• _Study text_
==============================

Paige Mamer, Paige.Mamer@tgs.com,
Johnny Wentzel, Johnny.Wentzel@esgsolutions.com


Microseismic hydraulic fracture imaging is controlled by the accuracy of individual microseismic event locations, related to the monitoring array configuration, data quality (e.g. signal-to-noise ratio) and the velocity model. In certain configurations, however, complex microseismic signals can be recorded when significant amplitudes of refracted or reflected waves interfering with direct arrivals. Such signal complexity can lead to substantial inaccuracies in microseismic locations if an inconsistent seismic phase is matched during the microseismic processing. Reprocessing of microseismic data can then result in dramatic location differences if the signal phases are interpreted differently, even in a scenario where similar velocity models are used.

In this case study, a downhole microseismic array was used to monitor a Woodford Shale hydraulic fracture treatment. Initial processing resulted in located events significantly above the horizontal treatment well and laterally offset from the initiation point, along with a lack of microseismicity at the initiation points. Interpretation of the microseismic image was compromised and undermined the value of information to confidently interpret the fracture geometry. A quality control evaluation was performed to assess the location patterns, utilizing synthetic microseismic signals computed from different origin points. The stages in question were found to suffer from significant signal complexity. The microseismicity was relocated using the synthetic signals to guide phase interpretation, which resulted in locating microseismicity much closer to the fracture initiation points. Discrepancies between the original and reprocessed results were assessed by correlating synthetic waveforms from the corresponding locations with the recorded signals. The reprocessed results were shown to better correlate with the recorded waveforms than the original, disperse locations.

The case study represents an example of critically evaluating differences between various processed results, to quantify the match with the recorded signals. The workflow allows for quantification of the confidence in the microseismic results through correlation of the match with the recorded data, to improve microseismic confidence.

==============================

• _Data to examine_
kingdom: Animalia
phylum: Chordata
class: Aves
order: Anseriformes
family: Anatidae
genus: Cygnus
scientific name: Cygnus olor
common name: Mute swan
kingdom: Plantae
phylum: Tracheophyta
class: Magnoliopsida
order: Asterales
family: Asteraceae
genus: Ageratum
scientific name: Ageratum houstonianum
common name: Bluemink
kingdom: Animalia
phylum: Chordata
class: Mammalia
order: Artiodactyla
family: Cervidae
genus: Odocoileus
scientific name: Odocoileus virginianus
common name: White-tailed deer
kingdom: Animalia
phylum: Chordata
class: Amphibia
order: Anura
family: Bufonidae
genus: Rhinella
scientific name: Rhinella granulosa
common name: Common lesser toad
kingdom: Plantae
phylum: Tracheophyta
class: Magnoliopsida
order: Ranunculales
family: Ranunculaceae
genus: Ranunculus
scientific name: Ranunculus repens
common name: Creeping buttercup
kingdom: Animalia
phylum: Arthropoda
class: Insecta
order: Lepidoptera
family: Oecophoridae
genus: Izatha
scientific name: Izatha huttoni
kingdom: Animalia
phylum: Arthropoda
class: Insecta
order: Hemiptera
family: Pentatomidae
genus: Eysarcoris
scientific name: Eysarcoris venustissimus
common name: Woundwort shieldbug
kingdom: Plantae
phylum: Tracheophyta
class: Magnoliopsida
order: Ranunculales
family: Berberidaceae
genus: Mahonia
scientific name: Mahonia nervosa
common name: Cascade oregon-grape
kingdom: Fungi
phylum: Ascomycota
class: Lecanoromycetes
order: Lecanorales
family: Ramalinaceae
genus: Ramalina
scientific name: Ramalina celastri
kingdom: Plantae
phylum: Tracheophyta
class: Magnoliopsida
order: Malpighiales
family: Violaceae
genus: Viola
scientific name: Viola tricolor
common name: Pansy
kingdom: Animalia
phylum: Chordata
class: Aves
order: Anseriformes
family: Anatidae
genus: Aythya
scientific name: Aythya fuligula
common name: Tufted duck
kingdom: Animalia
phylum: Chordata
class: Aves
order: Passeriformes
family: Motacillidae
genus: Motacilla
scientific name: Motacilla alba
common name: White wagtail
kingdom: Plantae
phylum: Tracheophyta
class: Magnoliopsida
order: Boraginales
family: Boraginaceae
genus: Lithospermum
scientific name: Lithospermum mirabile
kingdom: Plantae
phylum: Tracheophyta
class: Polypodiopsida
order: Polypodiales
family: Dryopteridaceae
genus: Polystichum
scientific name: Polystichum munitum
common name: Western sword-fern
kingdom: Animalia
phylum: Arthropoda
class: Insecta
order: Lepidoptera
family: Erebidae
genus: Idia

==============================

• _Task instructions_
a) List the factors that the microseismic text says the accuracy of individual microseismic event locations is related to.
b) Copy the passage of the microseismic text from "The case study" to "improve microseismic confidence.", word for word.

• _Results_
a)
- monitoring array configuration
- data quality (e.g. signal-to-noise ratio)
- the velocity model

b)
The case study represents an example of critically evaluating differences between various processed results, to quantify the match with the recorded signals. The workflow allows for quantification of the confidence in the microseismic results through correlation of the match with the recorded data, to improve microseismic confidence.